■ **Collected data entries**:
● ● ●

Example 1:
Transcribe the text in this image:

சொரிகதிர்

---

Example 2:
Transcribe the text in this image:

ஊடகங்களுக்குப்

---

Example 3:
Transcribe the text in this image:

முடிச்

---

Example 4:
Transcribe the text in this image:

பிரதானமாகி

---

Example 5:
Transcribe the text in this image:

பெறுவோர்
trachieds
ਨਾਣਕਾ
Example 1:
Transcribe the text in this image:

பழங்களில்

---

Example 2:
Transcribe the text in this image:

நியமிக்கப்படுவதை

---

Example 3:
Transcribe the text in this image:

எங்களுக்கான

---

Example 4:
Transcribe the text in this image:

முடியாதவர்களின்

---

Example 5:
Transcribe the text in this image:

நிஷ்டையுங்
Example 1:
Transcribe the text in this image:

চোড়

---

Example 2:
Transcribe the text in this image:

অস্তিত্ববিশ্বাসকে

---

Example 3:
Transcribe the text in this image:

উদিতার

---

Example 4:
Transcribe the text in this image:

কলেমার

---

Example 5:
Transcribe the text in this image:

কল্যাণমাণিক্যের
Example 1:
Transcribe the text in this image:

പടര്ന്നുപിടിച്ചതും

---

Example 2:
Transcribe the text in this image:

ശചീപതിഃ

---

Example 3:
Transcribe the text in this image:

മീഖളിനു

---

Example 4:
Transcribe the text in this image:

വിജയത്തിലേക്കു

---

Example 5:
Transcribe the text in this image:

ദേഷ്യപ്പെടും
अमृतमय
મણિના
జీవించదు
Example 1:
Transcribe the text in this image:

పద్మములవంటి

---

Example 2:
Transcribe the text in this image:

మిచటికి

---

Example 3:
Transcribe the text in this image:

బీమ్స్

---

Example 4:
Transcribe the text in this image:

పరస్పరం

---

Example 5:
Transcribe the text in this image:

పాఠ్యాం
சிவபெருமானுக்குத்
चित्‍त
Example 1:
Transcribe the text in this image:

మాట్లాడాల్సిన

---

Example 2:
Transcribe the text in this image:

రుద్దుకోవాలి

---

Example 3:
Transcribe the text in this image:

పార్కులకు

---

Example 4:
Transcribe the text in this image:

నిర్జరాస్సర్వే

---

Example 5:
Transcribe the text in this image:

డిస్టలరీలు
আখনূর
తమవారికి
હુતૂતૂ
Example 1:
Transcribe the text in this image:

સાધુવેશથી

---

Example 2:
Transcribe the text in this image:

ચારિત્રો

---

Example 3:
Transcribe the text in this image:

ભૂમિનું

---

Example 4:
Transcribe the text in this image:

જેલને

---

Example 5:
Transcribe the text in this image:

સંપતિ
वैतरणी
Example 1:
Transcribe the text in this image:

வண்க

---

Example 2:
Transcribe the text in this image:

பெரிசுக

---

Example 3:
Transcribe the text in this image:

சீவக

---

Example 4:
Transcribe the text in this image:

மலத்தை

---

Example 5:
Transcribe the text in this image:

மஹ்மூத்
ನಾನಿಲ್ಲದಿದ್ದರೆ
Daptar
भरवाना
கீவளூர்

● ● ●

■ **Exercise brief**:
The answer must be every entry, reproduced exactly.

■ **The answer**:
Example 1:
Transcribe the text in this image:

சொரிகதிர்

---

Example 2:
Transcribe the text in this image:

ஊடகங்களுக்குப்

---

Example 3:
Transcribe the text in this image:

முடிச்

---

Example 4:
Transcribe the text in this image:

பிரதானமாகி

---

Example 5:
Transcribe the text in this image:

பெறுவோர்
trachieds
ਨਾਣਕਾ
Example 1:
Transcribe the text in this image:

பழங்களில்

---

Example 2:
Transcribe the text in this image:

நியமிக்கப்படுவதை

---

Example 3:
Transcribe the text in this image:

எங்களுக்கான

---

Example 4:
Transcribe the text in this image:

முடியாதவர்களின்

---

Example 5:
Transcribe the text in this image:

நிஷ்டையுங்
Example 1:
Transcribe the text in this image:

চোড়

---

Example 2:
Transcribe the text in this image:

অস্তিত্ববিশ্বাসকে

---

Example 3:
Transcribe the text in this image:

উদিতার

---

Example 4:
Transcribe the text in this image:

কলেমার

---

Example 5:
Transcribe the text in this image:

কল্যাণমাণিক্যের
Example 1:
Transcribe the text in this image:

പടര്ന്നുപിടിച്ചതും

---

Example 2:
Transcribe the text in this image:

ശചീപതിഃ

---

Example 3:
Transcribe the text in this image:

മീഖളിനു

---

Example 4:
Transcribe the text in this image:

വിജയത്തിലേക്കു

---

Example 5:
Transcribe the text in this image:

ദേഷ്യപ്പെടും
अमृतमय
મણિના
జీవించదు
Example 1:
Transcribe the text in this image:

పద్మములవంటి

---

Example 2:
Transcribe the text in this image:

మిచటికి

---

Example 3:
Transcribe the text in this image:

బీమ్స్

---

Example 4:
Transcribe the text in this image:

పరస్పరం

---

Example 5:
Transcribe the text in this image:

పాఠ్యాం
சிவபெருமானுக்குத்
चित्‍त
Example 1:
Transcribe the text in this image:

మాట్లాడాల్సిన

---

Example 2:
Transcribe the text in this image:

రుద్దుకోవాలి

---

Example 3:
Transcribe the text in this image:

పార్కులకు

---

Example 4:
Transcribe the text in this image:

నిర్జరాస్సర్వే

---

Example 5:
Transcribe the text in this image:

డిస్టలరీలు
আখনূর
తమవారికి
હુતૂતૂ
Example 1:
Transcribe the text in this image:

સાધુવેશથી

---

Example 2:
Transcribe the text in this image:

ચારિત્રો

---

Example 3:
Transcribe the text in this image:

ભૂમિનું

---

Example 4:
Transcribe the text in this image:

જેલને

---

Example 5:
Transcribe the text in this image:

સંપતિ
वैतरणी
Example 1:
Transcribe the text in this image:

வண்க

---

Example 2:
Transcribe the text in this image:

பெரிசுக

---

Example 3:
Transcribe the text in this image:

சீவக

---

Example 4:
Transcribe the text in this image:

மலத்தை

---

Example 5:
Transcribe the text in this image:

மஹ்மூத்
ನಾನಿಲ್ಲದಿದ್ದರೆ
Daptar
भरवाना
கீவளூர்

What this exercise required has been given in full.